### Task objective
Every line of the records that holds the word "when" should be copied.

Dataset excerpts:
☆ ☆ ☆ ☆
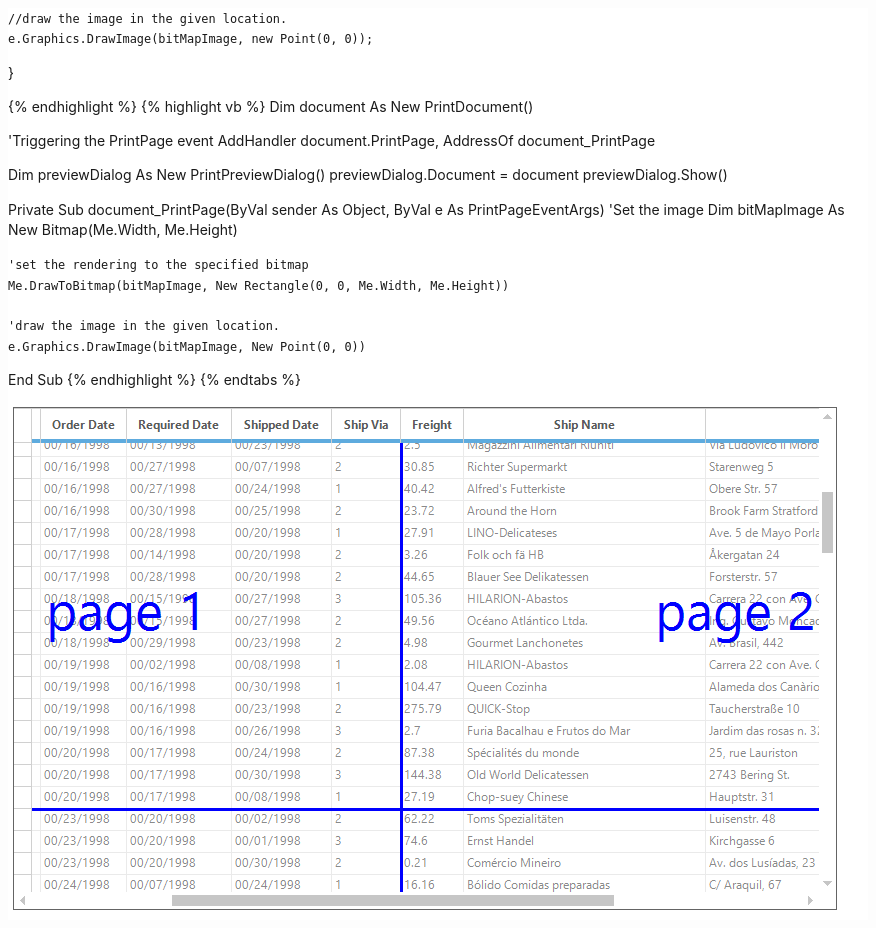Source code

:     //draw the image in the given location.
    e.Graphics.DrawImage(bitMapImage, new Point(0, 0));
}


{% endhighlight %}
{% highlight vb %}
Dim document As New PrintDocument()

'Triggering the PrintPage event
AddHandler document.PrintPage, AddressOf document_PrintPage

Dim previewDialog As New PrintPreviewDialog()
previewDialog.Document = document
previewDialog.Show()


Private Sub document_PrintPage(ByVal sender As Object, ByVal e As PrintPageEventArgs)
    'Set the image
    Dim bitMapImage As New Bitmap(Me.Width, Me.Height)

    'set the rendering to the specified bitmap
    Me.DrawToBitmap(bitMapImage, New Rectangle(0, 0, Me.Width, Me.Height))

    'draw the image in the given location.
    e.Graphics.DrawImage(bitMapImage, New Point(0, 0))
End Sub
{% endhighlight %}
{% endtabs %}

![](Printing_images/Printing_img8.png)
☆ ☆ ☆ ☆
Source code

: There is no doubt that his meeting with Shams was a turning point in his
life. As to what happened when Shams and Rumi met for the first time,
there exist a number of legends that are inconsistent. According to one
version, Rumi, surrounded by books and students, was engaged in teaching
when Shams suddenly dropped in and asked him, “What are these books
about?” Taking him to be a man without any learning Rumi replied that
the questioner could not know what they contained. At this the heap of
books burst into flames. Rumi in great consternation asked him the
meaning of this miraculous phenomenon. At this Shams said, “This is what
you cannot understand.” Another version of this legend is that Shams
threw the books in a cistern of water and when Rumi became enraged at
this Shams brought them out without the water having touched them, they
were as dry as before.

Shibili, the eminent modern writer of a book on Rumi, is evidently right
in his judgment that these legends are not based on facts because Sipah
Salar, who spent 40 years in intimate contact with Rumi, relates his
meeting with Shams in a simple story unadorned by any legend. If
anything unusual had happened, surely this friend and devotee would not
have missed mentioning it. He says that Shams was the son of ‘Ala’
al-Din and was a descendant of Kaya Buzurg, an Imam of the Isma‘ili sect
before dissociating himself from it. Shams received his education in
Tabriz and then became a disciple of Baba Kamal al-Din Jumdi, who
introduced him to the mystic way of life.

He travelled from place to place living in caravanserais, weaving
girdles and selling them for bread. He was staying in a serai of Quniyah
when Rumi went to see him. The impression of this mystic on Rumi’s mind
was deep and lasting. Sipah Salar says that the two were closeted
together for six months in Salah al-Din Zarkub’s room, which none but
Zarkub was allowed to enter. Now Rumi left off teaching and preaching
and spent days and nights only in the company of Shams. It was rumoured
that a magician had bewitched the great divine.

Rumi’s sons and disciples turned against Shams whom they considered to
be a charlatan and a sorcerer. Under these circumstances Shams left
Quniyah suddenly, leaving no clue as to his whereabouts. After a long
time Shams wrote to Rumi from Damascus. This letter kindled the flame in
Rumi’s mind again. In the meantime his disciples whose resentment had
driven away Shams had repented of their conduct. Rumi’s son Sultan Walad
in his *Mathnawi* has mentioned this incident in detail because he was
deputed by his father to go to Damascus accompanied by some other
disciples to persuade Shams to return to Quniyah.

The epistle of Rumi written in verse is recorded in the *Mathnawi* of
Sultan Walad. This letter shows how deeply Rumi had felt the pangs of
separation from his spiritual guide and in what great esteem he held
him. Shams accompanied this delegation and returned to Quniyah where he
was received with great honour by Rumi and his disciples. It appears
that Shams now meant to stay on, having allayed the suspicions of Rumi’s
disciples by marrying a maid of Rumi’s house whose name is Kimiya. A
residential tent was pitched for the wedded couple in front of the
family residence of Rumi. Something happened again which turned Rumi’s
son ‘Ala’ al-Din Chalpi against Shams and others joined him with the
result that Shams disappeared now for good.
☆ ☆ ☆ ☆
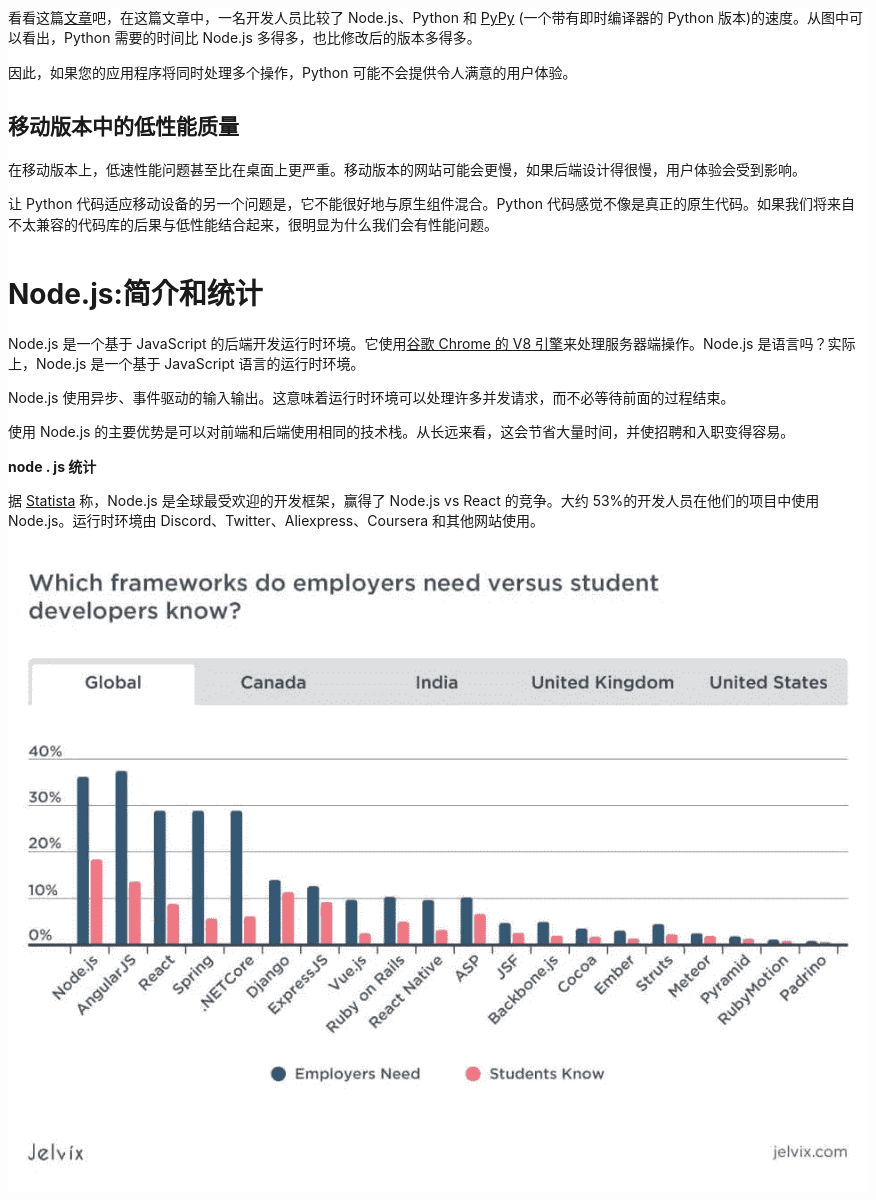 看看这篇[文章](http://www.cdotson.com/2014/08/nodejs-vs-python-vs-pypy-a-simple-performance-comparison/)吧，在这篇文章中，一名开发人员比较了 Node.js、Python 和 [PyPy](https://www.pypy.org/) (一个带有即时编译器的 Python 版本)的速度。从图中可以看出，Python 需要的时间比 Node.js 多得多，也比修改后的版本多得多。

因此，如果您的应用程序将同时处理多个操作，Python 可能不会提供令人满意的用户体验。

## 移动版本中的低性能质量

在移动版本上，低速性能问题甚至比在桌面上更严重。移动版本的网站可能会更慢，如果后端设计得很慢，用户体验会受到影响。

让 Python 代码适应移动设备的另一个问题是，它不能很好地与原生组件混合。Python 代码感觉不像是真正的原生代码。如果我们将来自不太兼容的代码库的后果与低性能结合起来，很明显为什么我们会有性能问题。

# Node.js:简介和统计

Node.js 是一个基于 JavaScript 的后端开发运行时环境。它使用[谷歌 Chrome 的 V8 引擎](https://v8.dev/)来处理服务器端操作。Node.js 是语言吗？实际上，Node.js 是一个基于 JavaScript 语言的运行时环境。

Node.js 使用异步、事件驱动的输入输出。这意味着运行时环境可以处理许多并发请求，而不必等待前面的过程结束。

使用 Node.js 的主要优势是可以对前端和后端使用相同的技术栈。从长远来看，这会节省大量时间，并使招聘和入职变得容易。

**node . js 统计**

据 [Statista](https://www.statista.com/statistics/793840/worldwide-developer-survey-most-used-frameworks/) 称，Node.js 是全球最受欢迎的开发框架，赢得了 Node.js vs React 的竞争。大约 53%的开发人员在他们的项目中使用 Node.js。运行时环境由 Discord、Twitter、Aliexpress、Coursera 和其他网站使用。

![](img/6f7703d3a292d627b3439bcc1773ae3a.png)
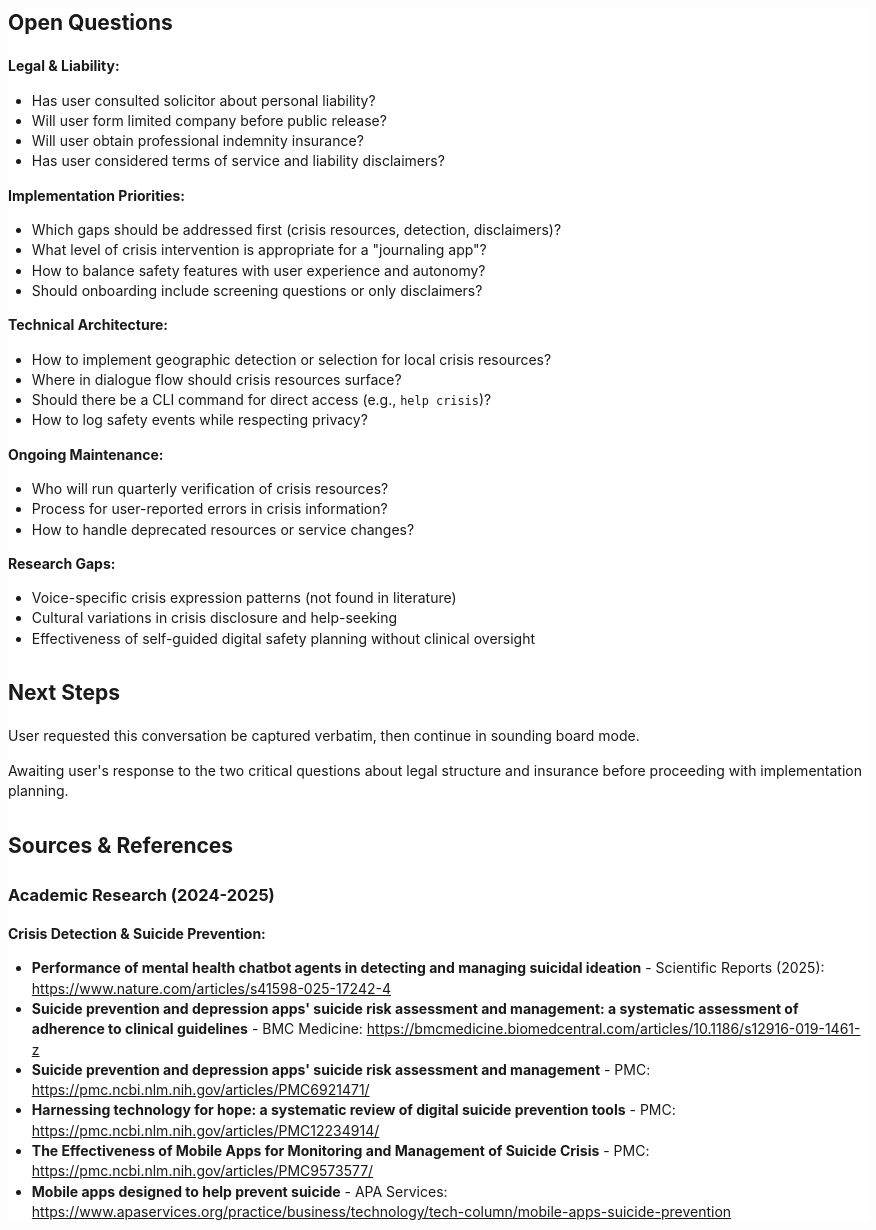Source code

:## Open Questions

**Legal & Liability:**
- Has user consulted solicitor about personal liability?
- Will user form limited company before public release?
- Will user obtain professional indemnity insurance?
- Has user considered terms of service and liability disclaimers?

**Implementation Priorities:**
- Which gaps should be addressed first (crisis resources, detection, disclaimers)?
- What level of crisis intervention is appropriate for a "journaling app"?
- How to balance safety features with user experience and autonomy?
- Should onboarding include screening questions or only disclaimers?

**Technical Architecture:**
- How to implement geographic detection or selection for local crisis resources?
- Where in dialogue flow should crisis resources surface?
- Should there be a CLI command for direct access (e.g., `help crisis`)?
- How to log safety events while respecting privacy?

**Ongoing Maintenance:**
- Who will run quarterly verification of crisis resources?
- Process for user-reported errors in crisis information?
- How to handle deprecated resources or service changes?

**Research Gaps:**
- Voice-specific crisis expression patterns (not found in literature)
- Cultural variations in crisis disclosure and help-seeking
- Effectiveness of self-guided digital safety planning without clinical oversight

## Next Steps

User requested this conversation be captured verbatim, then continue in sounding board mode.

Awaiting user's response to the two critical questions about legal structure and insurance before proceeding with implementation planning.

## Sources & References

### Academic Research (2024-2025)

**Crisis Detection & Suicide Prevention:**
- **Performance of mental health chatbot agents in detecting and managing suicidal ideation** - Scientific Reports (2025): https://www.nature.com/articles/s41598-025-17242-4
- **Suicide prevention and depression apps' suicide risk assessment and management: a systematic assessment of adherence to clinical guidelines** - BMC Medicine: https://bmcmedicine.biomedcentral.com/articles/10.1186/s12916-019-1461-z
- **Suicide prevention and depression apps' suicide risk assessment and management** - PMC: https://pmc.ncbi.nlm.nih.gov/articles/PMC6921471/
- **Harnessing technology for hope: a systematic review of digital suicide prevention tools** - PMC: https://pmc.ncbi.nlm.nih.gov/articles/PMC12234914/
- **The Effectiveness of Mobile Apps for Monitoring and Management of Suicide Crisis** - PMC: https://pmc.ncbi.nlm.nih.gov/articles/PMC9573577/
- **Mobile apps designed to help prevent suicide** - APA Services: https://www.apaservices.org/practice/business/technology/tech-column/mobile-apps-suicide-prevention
☆ ☆ ☆ ☆
### Output for this exercise
life. As to what happened when Shams and Rumi met for the first time,
when Shams suddenly dropped in and asked him, “What are these books
threw the books in a cistern of water and when Rumi became enraged at
when Rumi went to see him. The impression of this mystic on Rumi’s mind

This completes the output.